Ash knew all about that; and so did Mrs Viccary. But none of it was worth worrying about for the simple reason that even if he could arrange to marry Juli, to do so openly would be tantamount to signing her death warrant – together with his own – since such a marriage, once made public, was bound to cause a great deal of talk and speculation and scandal. And in a country such as India where not only regiments but members of the Civil Service, medical officers, policemen, clergymen, men in trade and numerous other Britishers, all accompanied by large numbers of Indian servants, were moved about from one end of the country to another at short notice, a story of this kind would be gossiped over in the Clubs of every military station from Peshawar to Trivandrum, and in every bazaar where the servants of the ‘Sahib-log’ gathered to talk over the doings of the
Angrezis
and retail the gossip of the station they had just left.
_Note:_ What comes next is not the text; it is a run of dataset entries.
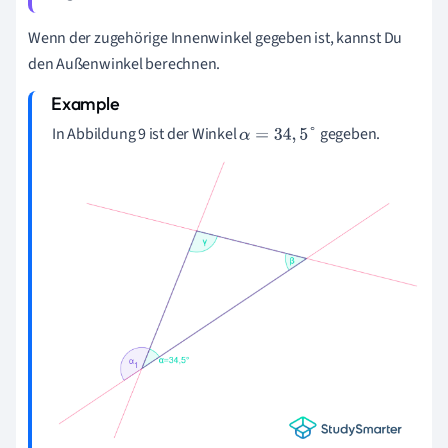
Wenn der zugehörige Innenwinkel gegeben ist, kannst Du
den Außenwinkel berechnen.
In Abbildung 9 ist der Winkel
gegeben.
α
=
34
,
5
°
And the Indian grape-vine was the swiftest and most efficient in the world…

It would not be long before Bhithor came to hear that the same Guides officer who had escorted the late Rana's wives to their wedding (and been stationed in Gujerat at the time of the Rana's death and the disappearance of one of his widows) had subsequently married a Hindu widow. The Diwan would add two and two together, and coming up with the correct total, would send someone to investigate; after which it would only be a matter of time – probably only a very short time – before Juli died. For Bhithor would require vengeance for their own dead – all those who had died (and there must have been many of them) in the fight to defend the entrance to Bukta's secret road – as well as for the insult that had been put upon them by the abduction of their late Rana's widow.